NACOGDOCHES, TX (KTRE) - A new online tool from the Texas A&M National Resource Institute may aide in the growing effort to control the feral hog population in East Texas. They say it will help them locate areas of high activity as well as manage the growing population in the state.
Feral hog trappers are continuing to see a rise in the population of feral hogs in East Texas, and as the population increases, managing it becomes more and more challenging.
“In the past twenty-four months, we’ve trapped over a thousand feral hogs,” said Jonathan Rogers, a hog trapper. "As bad of a problem they are, it’s just getting bait out, and just getting out there and setting the traps up in the right spot.”
In an effort to understand the size of this problem, the Texas A&M Natural Resources Institute has developed a new online tool that allows users to report sightings of wild hogs and the damage they caused. The report only takes a few minutes to use and even allows user to submit photos of hogs. Rogers says this tool could prove useful if the information is made available to trappers.
"If there’s some sort of information that can be gathered of where they’re at and where the big populations are living that’d be great,” Rogers said.

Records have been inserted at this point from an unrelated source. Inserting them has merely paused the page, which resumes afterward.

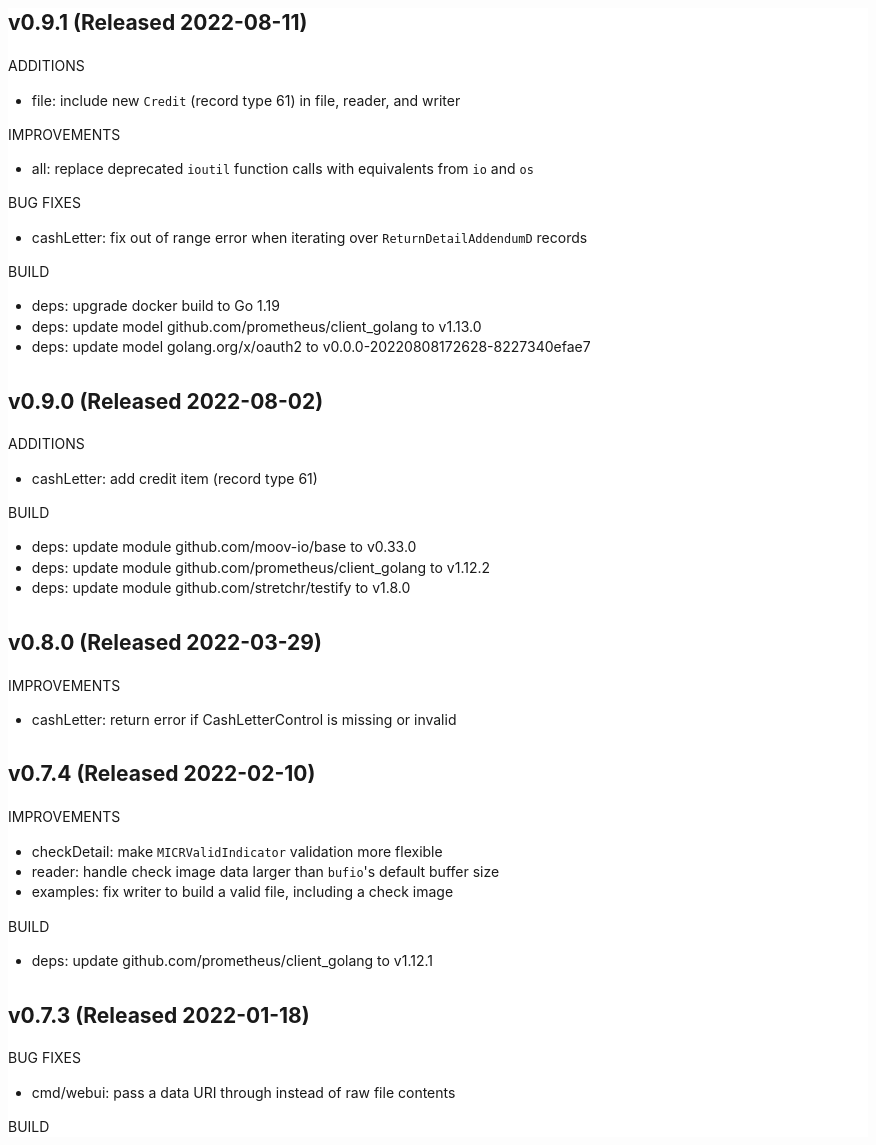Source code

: ## v0.9.1 (Released 2022-08-11)

ADDITIONS

- file: include new `Credit` (record type 61) in file, reader, and writer

IMPROVEMENTS

- all: replace deprecated `ioutil` function calls with equivalents from `io` and `os`

BUG FIXES

- cashLetter: fix out of range error when iterating over `ReturnDetailAddendumD` records

BUILD

- deps: upgrade docker build to Go 1.19
- deps: update model github.com/prometheus/client_golang to v1.13.0
- deps: update model golang.org/x/oauth2 to v0.0.0-20220808172628-8227340efae7

## v0.9.0 (Released 2022-08-02)

ADDITIONS

- cashLetter: add credit item (record type 61)

BUILD

 - deps: update module github.com/moov-io/base to v0.33.0
 - deps: update module github.com/prometheus/client_golang to v1.12.2
 - deps: update module github.com/stretchr/testify to v1.8.0

## v0.8.0 (Released 2022-03-29)

IMPROVEMENTS

- cashLetter: return error if CashLetterControl is missing or invalid

## v0.7.4 (Released 2022-02-10)

IMPROVEMENTS

- checkDetail: make `MICRValidIndicator` validation more flexible
- reader: handle check image data larger than `bufio`'s default buffer size
- examples: fix writer to build a valid file, including a check image

BUILD

- deps: update github.com/prometheus/client_golang to v1.12.1

## v0.7.3 (Released 2022-01-18)

BUG FIXES

- cmd/webui: pass a data URI through instead of raw file contents

BUILD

But Jason Robertson, who hunts feral hogs, says that it will take hunters actually going out to these locations where hogs are sighted to handle the problem.
“It may help the state to see where those concentrations are, but there’s gonna have to be boots on the ground with more people hunting and trapping to actually, you know, help reduce the population,” said Robertson.
Robertson has spent many nights hunting feral hogs on his property. He says that one of the hardest things about controlling the hog population is fighting against their fast rate of reproduction.
" A young hog can be under a year old, a sow, and be able to reproduce and have a litter," Robertson said. “They can have up to two litters a year, and every litter can be anywhere from 6 to 8 hogs easily if not more.”
Robertson and rogers both agree that this problem must be handled.
“This is extermination,” Robertson said. “It’s like killing fire ants or, you know, anything else. We’re to that point.”
Texas A&M Natural Resources Institute is strongly urging those who have seen feral hogs to take a few moments and use their new reporting tool.